Interactive big data exploration
Being able explore and interact with data is a critical component of science. If it fits on our laptop we can use tools like Matlab, Excel or Mathematica to conduct small computational experiments and visualize the results. If the data is too big it must be stored on something bigger than that laptop. Traditional supercomputers are up to the task of doing the analysis, but because they are designed around batch computing there are not well suited to interactive use. The cloud exists to host services that can be used by thousands of simultaneous users. In addition, there is a new generation of interactive data analysis tools that are cloud-ready for use on very large data collections. This collection of tools includes Spark and Python Dask.
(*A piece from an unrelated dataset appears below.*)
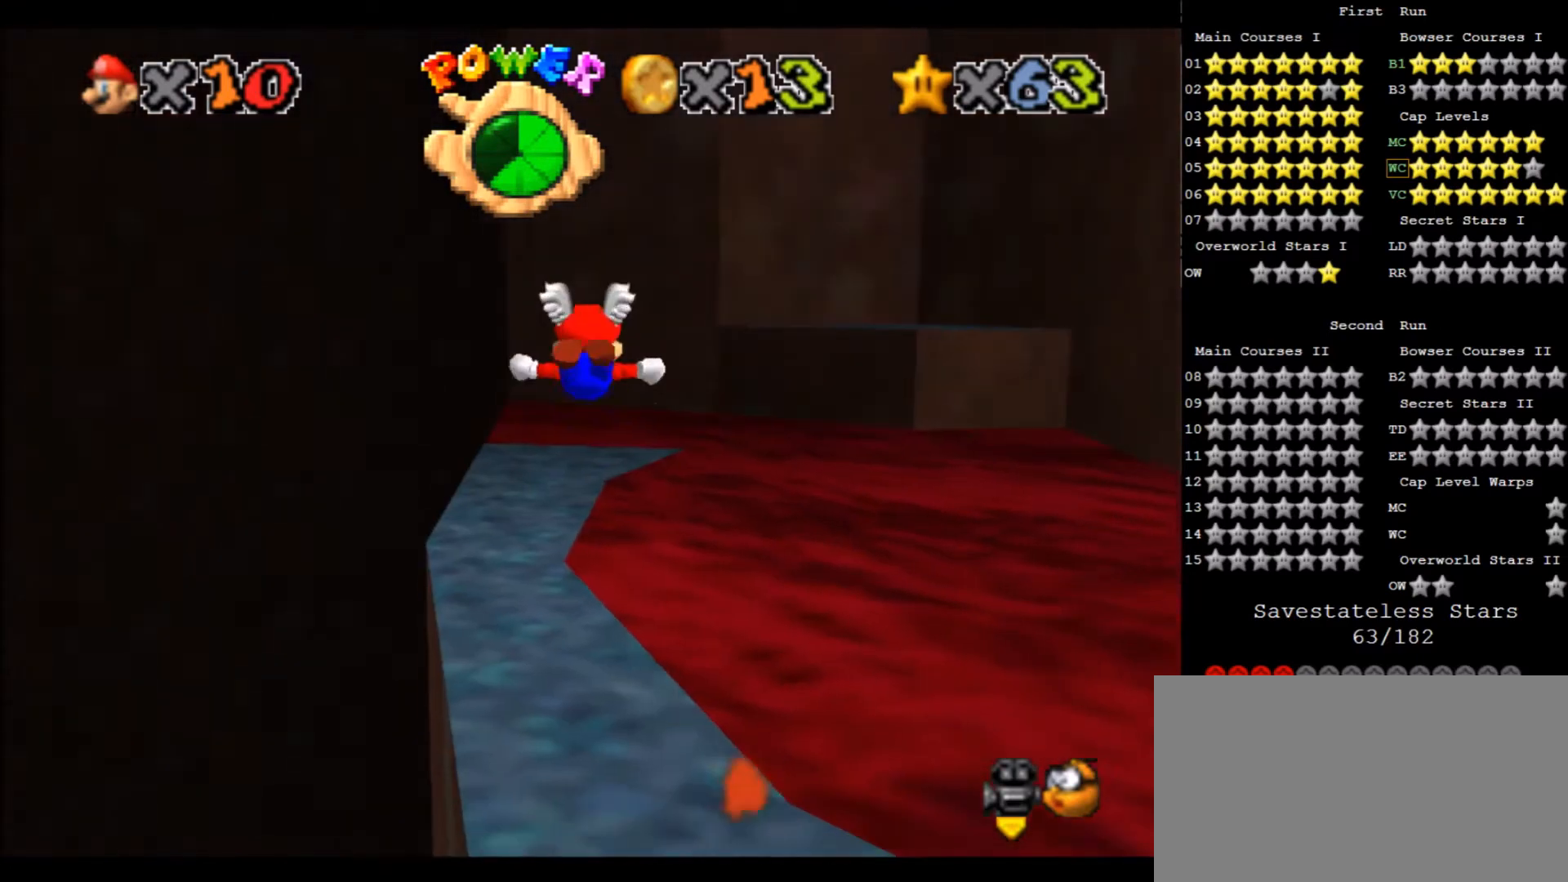
{"keys": [], "events": [[34, "a", "down"], [134, "a", "up"], [201, "a", "down"], [267, "a", "up"], [367, "a", "down"], [468, "a", "up"]]}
In both cases these tools can be driven by the open-source Jupyter studio which provides a powerful, interactive compute and visualization tool. The commercial providers have adapted Jupyter and its interactive computational model into their offerings. Google has Cloud Datalab (Figure 2), Amazon uses Jupyter with its SageMaker Machine Learning platform and Microsoft provide a special data science virtual machine that runs Jupyter Hub so that teams of users can collaborate.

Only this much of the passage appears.